* [DATA SECTION]
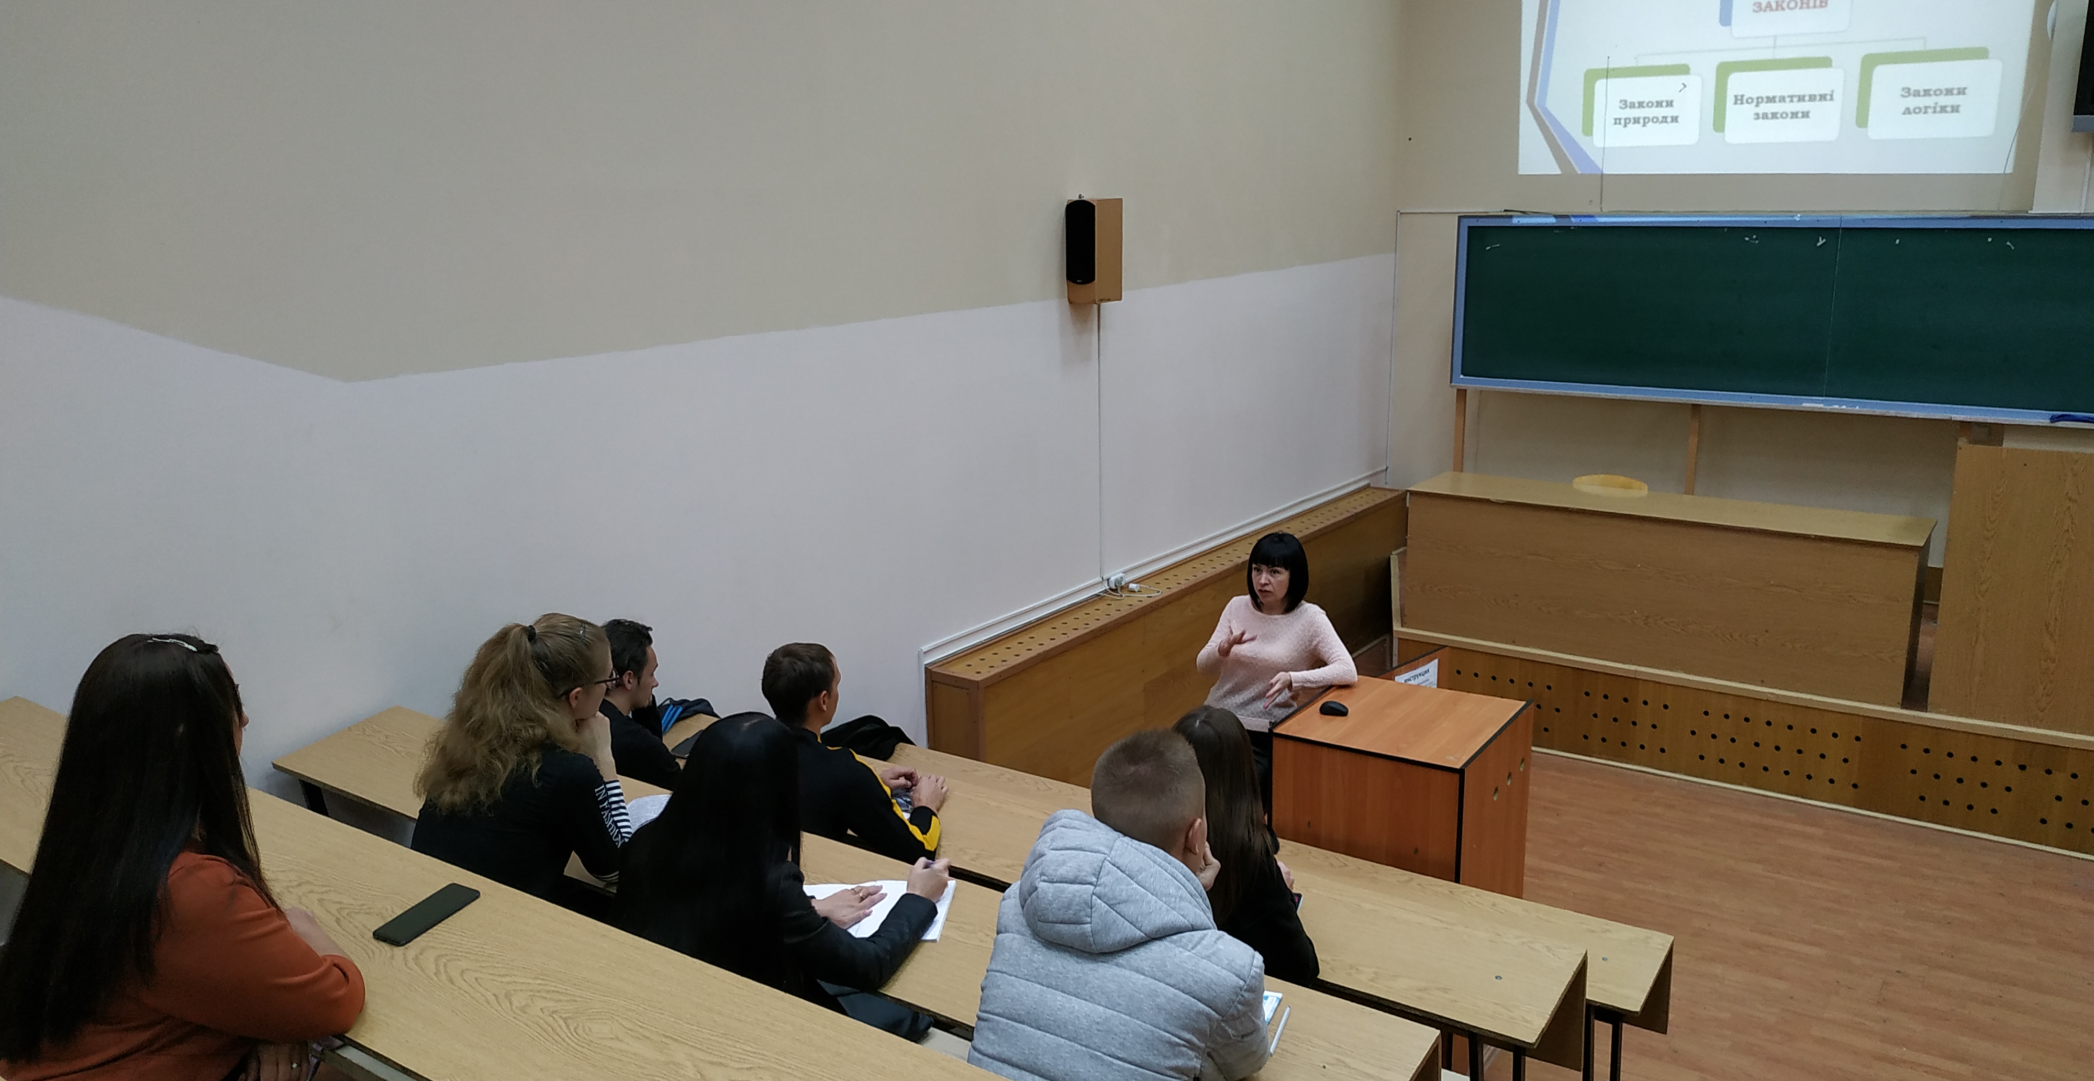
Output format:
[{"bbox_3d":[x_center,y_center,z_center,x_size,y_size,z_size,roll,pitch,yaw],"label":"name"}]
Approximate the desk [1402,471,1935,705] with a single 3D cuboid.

* [WORK ITEM]
State how many lines of the listing above contain the string "desk". Reply with the number alone.

* [RESPONSE FOR THIS EXERCISE]
1